For the rest of the show Korra endures hardships without the guidance or power of her past lives, but looking back over the series reveals that this separation isn't as permanent as it seems. Korra could very well contact her past lives, and may even be able to reestablish her connection to them.
Much of the second season of Korra built up the mythology behind the Avatar cycle, describing how it started with the first Avatar Wan fusing with the spirit of light, Raava, who reincarnated into a new body after each Avatar's death. When Raava was temporarily destroyed, Korra watched in horror as every past Avatar seemingly vanished before her eyes, starting with her immediate predecessor Aang and traveling through Roku and Kyoshi and all the others before reaching Wan's disintegrating form. The dramatic scene tolled with finality as it just did not seem that the Avatars would come back ever again.
Korra herself seems to doubt that she will ever reconnect with her lives, proceeding through the rest of the series and the comics without ever attempting to do so. The book The Legend of Korra: An Avatar's Chronicle by Andrea Robinson and illustrated by Sora Medina was even set up as a diary created by Korra to pass on her memories in case her own experiences did not pass on to the next Avatar, but for all the doom and gloom there may be hope after all.
Firstly, it is notable that Korra's connection to the past Avatars seemed to be what was destroyed, rather than the spirits of the past Avatars themselves. While the vision Korra saw watched each of the Avatars disintegrate, there is little reason to believe that the spirits themselves are intrinsically tied to Raava. Throughout the entire franchise, the Avatars are seen residing the Spirit World without being tethered to Raava herself. Aang visited Roku there and even connected with Roku's dragon Fang, the Fire Avatar's animal companion who was at one point visible in the material world to the spiritually-attuned Iroh.
Iroh himself shows that an individual's spirit can persist in the Spirit World in the same season where Korra's connection was severed. Book Two also featured Tenzin on his own journey in the Spirit World sharing an emotional moment with his father Aang in the Fog of Lost Souls, all occurring when neither Korra or Raava were present. Not only to spiritual masters like Iroh persist beyond their mortal lives within the Spirit World, but the Avatars were shown doing so repeatedly.
In fact, no piece of the canon could be more valuable to the discussion than Escape from the Spirit World, which almost single-handedly settles the issue.
Escape from the Spirit World was a canonical online game set between Book Two and Book Three of Avatar: The Last Airbender during the moments where Aang still struggled to return to life following Azula's attack at Ba Sing Se. His life in the balance, the story involves Aang reconnecting with the past four Avatars in order to restore his connection. In the story, he journeys through the Spirit World finding Roku, Kyoshi, Kuruk and Yangchen and hearing each of their stories. And by the end, he does exactly what Korra still needs to do.

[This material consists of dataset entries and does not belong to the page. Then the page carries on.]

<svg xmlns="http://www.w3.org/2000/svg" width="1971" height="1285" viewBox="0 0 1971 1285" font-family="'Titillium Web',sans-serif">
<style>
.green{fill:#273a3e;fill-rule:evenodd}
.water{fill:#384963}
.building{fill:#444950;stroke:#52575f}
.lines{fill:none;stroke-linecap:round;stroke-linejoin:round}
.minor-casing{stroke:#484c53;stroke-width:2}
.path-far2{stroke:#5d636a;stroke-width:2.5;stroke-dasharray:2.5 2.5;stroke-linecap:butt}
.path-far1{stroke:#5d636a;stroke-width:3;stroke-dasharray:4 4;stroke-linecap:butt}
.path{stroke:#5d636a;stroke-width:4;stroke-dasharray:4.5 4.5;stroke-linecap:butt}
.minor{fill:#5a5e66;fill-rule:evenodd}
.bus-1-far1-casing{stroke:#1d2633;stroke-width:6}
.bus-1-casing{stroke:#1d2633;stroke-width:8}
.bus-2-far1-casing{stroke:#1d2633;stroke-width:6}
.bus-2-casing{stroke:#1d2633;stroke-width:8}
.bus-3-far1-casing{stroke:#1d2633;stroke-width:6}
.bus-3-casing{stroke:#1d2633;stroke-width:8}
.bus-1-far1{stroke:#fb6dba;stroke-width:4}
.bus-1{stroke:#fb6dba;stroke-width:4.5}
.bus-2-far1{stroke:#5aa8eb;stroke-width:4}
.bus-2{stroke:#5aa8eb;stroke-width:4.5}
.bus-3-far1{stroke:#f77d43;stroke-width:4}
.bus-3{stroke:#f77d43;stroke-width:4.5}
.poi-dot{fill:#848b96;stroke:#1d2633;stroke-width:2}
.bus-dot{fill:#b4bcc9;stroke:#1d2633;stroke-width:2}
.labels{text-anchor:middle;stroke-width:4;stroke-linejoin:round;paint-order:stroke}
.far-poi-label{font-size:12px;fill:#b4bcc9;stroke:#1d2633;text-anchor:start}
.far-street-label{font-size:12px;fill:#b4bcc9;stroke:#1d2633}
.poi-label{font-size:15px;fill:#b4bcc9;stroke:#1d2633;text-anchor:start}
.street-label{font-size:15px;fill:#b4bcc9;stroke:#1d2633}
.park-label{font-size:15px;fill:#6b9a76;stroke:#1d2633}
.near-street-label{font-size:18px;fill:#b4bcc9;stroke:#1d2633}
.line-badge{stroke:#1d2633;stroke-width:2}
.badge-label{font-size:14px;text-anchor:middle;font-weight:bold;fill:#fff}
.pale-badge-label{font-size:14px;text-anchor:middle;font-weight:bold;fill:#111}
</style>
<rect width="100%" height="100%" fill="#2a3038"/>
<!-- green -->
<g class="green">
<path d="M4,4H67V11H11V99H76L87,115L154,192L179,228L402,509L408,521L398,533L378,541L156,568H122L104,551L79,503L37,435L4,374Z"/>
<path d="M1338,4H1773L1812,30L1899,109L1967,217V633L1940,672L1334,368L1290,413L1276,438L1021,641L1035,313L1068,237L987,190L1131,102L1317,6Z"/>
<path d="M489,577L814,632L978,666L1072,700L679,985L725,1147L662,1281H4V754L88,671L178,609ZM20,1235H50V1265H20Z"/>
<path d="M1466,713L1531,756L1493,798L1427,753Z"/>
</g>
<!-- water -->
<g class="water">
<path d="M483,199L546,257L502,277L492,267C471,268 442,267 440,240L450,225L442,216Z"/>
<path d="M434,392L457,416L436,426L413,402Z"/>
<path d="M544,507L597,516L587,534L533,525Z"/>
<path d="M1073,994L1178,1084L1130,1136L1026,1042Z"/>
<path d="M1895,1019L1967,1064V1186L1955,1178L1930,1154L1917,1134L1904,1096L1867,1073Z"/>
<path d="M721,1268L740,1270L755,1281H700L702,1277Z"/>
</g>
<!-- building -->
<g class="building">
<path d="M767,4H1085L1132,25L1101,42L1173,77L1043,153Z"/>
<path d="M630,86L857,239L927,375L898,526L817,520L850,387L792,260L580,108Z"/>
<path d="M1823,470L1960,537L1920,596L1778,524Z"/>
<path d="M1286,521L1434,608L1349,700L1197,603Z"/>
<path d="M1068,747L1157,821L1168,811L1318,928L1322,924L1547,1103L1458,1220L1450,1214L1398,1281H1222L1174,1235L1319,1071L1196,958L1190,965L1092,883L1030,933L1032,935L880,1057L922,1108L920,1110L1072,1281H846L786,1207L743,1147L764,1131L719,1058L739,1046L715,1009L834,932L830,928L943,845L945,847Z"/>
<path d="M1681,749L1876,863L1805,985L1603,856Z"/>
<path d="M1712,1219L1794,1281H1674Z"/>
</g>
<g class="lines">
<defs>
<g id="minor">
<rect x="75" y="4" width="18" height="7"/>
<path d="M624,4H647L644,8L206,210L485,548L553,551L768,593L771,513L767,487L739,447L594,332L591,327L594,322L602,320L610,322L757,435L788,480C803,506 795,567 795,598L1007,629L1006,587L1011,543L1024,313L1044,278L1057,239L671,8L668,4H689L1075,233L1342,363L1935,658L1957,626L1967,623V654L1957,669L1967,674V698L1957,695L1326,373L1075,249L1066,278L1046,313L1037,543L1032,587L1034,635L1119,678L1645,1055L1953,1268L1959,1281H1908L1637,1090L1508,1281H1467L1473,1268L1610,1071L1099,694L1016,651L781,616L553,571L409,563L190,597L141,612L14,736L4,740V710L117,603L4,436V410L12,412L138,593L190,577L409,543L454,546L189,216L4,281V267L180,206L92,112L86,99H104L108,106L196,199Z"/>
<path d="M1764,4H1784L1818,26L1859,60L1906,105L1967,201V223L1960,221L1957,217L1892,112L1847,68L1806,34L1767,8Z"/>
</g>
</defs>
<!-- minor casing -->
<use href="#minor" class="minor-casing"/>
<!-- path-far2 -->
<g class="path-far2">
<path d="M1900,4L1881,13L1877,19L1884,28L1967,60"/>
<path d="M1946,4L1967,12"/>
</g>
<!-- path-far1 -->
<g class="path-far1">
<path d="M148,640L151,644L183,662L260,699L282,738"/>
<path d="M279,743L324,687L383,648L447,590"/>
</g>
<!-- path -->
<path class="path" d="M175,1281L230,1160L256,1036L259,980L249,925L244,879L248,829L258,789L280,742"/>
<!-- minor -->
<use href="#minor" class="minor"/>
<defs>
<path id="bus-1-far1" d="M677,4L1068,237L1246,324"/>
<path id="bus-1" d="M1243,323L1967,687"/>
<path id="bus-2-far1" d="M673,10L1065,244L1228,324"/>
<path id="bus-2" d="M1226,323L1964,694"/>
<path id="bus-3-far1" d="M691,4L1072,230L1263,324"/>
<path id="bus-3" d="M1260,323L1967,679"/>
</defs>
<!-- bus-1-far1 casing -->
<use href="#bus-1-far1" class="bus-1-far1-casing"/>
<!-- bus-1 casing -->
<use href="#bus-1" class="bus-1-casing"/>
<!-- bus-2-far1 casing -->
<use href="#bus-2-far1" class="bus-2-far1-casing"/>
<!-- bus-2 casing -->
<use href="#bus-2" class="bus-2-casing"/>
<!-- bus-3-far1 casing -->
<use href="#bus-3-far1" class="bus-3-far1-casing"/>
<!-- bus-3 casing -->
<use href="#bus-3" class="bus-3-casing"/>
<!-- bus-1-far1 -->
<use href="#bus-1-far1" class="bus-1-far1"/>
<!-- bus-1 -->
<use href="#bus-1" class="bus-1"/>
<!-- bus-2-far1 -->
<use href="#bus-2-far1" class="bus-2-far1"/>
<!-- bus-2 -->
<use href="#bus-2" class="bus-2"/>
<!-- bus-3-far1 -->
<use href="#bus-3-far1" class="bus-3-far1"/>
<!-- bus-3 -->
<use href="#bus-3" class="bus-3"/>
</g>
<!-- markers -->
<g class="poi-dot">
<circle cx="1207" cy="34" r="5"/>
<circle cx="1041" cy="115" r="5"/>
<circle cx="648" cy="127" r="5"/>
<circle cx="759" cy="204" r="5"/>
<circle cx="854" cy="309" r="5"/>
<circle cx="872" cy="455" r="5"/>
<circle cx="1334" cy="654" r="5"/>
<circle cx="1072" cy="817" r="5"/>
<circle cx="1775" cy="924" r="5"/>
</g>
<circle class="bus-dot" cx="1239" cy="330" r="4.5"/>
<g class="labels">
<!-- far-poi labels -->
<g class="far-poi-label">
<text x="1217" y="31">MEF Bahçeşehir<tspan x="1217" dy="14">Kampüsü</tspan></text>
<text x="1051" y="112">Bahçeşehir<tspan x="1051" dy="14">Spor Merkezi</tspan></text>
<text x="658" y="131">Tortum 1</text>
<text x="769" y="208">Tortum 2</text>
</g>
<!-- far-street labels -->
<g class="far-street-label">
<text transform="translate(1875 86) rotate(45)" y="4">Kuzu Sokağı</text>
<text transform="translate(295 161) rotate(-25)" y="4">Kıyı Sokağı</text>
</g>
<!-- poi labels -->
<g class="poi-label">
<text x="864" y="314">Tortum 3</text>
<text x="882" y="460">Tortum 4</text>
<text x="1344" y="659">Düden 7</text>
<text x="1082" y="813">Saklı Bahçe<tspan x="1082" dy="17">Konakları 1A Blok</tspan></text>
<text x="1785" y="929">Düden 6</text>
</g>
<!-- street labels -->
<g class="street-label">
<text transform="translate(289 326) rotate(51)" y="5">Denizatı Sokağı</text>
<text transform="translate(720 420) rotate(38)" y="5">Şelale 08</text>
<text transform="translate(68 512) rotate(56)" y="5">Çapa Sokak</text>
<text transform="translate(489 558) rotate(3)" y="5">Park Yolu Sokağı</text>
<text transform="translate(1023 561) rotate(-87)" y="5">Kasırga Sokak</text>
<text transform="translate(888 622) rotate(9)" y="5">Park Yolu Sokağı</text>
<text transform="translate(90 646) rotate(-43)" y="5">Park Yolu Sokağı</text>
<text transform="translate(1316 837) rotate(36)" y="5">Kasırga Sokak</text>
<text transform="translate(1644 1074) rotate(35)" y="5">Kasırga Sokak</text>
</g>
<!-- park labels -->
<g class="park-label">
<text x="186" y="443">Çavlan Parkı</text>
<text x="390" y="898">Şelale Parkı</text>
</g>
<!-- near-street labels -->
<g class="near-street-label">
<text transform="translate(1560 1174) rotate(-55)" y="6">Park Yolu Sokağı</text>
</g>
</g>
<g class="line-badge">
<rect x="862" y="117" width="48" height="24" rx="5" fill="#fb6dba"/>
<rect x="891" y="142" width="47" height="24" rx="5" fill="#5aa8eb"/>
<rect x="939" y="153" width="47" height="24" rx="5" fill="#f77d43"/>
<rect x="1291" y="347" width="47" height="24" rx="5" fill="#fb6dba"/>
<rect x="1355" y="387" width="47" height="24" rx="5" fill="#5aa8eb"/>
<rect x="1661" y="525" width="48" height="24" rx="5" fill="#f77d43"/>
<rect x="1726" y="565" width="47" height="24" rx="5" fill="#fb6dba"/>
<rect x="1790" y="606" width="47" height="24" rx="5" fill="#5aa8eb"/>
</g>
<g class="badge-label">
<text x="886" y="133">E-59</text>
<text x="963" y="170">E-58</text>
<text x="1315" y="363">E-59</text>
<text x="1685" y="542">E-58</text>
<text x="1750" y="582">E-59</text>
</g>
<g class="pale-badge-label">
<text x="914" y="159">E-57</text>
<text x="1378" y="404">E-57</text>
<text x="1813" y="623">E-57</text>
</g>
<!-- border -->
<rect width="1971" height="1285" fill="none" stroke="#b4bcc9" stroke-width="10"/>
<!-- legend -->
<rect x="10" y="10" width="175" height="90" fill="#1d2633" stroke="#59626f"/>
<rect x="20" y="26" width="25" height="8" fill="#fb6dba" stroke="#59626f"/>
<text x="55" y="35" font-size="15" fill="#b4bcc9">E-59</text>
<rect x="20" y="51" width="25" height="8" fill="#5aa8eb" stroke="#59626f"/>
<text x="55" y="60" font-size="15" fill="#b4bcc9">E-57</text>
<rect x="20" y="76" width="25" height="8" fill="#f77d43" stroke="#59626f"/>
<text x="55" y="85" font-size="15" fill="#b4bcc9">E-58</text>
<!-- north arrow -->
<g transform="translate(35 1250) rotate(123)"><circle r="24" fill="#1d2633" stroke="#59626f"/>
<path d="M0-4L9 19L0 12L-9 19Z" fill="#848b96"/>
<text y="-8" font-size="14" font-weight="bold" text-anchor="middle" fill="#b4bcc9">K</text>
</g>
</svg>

The drama of Korra's connection to the Avatar cycle being destroyed is an understandable thing for the show to opt for, but the past Avatars are such rich and interesting characters that it would be a shame to close them off from inclusion in all future stories.
The world of Avatar already makes it clear that those characters are not completely gone, and there is even sensible way for Korra to go through a brand new journey to reconnect with them. Whether it be in a novel, a comic or a future show, it seems that for all of Korra's great accomplishments she may have one of her greatest missions still ahead of her yet.